* _WHAT TO WORK ON_:
Write only the number of lines in the data that contain the word "absolute".

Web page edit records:
......

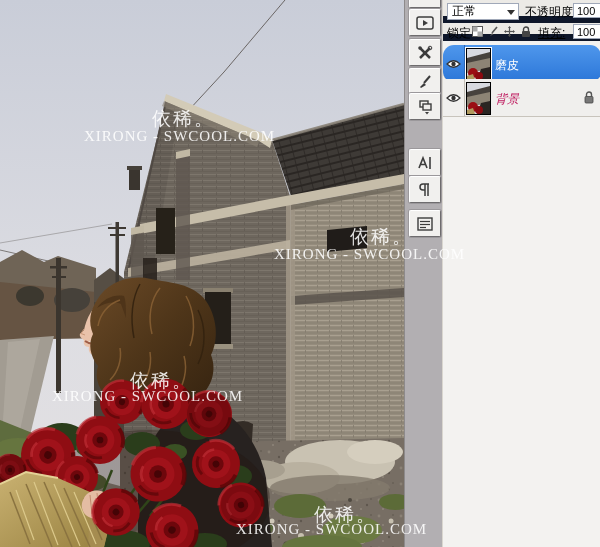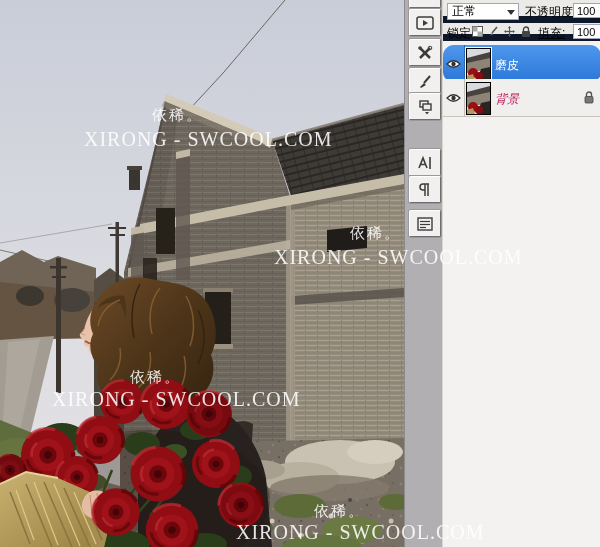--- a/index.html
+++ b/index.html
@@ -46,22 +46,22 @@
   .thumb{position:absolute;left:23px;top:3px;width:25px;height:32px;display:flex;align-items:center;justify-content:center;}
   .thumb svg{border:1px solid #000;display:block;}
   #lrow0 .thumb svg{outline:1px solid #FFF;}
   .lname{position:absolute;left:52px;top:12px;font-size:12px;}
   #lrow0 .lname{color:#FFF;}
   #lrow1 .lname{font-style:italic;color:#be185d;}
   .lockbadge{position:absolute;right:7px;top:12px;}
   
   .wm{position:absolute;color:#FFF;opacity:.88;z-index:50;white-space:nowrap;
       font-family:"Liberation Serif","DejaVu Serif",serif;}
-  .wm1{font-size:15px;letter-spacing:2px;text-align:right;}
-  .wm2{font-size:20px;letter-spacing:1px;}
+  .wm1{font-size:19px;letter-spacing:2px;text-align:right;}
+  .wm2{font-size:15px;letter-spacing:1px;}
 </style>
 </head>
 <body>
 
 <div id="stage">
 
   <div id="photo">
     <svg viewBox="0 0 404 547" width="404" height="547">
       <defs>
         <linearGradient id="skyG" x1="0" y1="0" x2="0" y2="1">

......

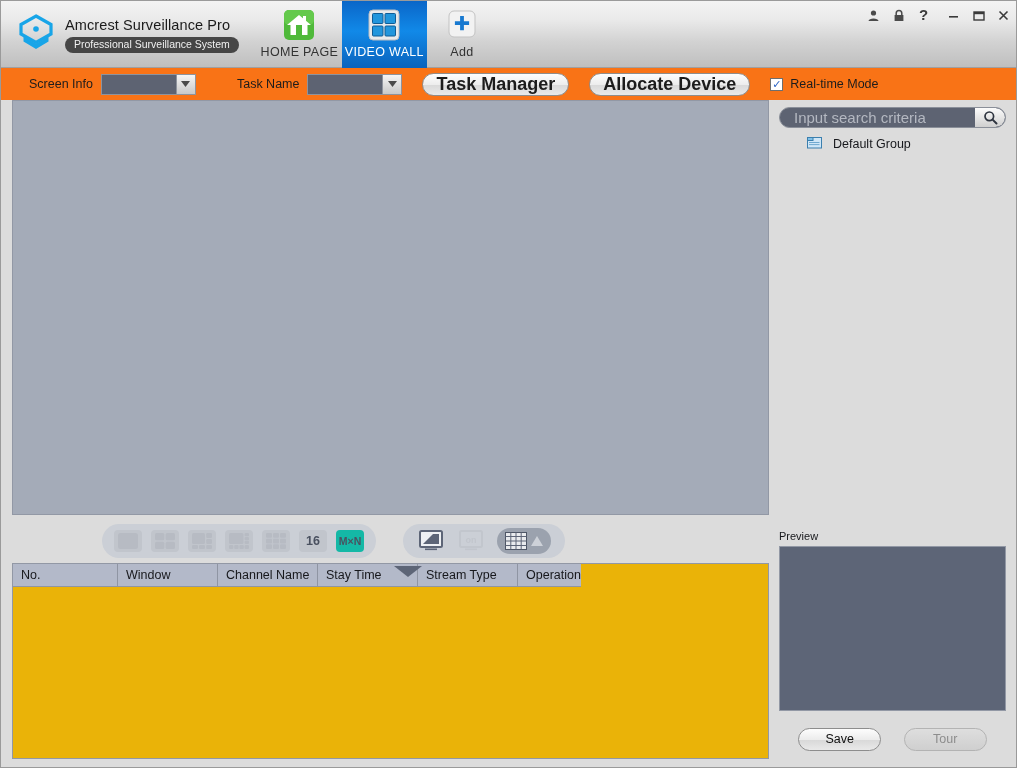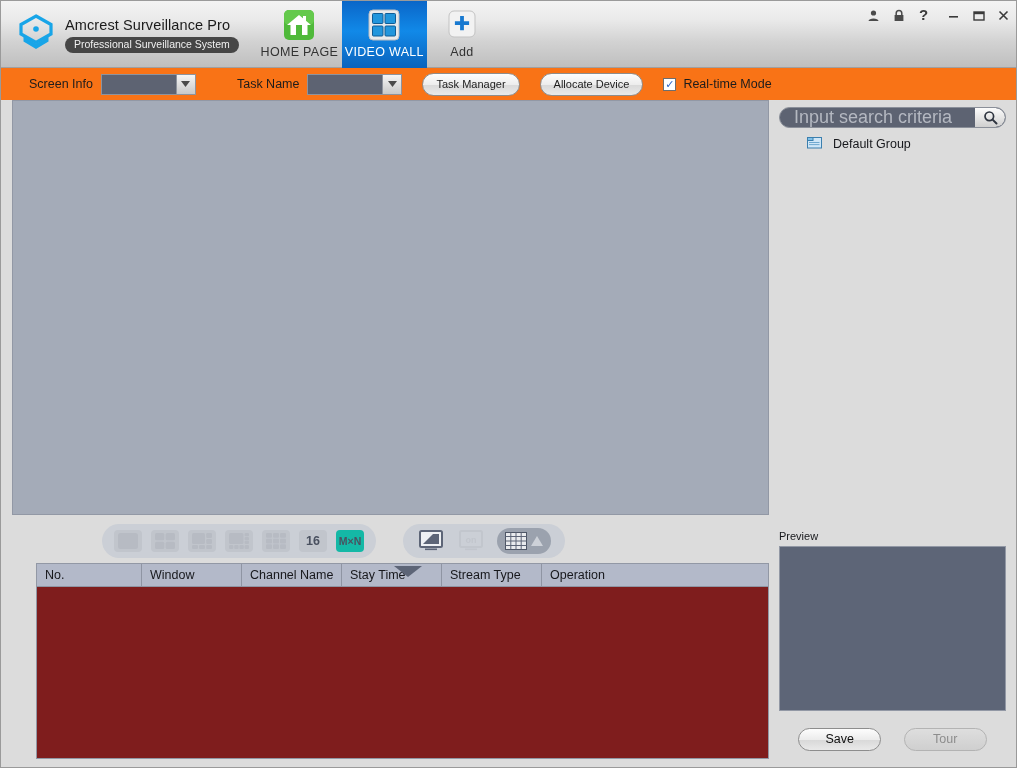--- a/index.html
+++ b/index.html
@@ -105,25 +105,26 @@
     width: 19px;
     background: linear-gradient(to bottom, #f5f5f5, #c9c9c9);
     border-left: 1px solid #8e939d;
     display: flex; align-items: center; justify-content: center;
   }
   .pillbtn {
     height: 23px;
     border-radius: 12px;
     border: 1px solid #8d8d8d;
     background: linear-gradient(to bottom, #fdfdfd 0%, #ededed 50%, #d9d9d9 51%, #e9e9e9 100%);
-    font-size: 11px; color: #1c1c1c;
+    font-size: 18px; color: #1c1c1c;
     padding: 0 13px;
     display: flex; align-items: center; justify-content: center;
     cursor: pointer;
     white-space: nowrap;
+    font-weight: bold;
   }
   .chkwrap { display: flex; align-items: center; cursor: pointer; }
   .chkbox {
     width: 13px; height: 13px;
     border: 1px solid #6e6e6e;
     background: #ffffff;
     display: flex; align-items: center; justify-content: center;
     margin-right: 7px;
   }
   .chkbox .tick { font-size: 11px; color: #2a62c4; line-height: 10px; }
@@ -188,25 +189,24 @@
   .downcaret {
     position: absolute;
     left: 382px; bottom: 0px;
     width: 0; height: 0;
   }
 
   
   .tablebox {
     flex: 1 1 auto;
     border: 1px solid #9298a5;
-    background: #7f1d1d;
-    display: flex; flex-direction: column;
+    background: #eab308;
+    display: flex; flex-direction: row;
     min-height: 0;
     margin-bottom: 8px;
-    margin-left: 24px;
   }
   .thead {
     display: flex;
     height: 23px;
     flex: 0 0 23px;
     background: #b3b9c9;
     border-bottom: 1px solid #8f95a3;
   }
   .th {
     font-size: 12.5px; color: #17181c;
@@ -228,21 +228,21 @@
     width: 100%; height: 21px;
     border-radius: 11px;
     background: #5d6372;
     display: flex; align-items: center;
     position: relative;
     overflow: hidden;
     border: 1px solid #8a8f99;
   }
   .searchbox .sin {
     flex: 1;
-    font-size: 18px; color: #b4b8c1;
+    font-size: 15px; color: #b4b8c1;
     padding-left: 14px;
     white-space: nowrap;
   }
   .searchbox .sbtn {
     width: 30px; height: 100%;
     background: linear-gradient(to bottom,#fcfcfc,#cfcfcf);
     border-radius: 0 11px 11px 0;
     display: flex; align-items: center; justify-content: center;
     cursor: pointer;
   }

......

* _WRITTEN RESPONSE_:
5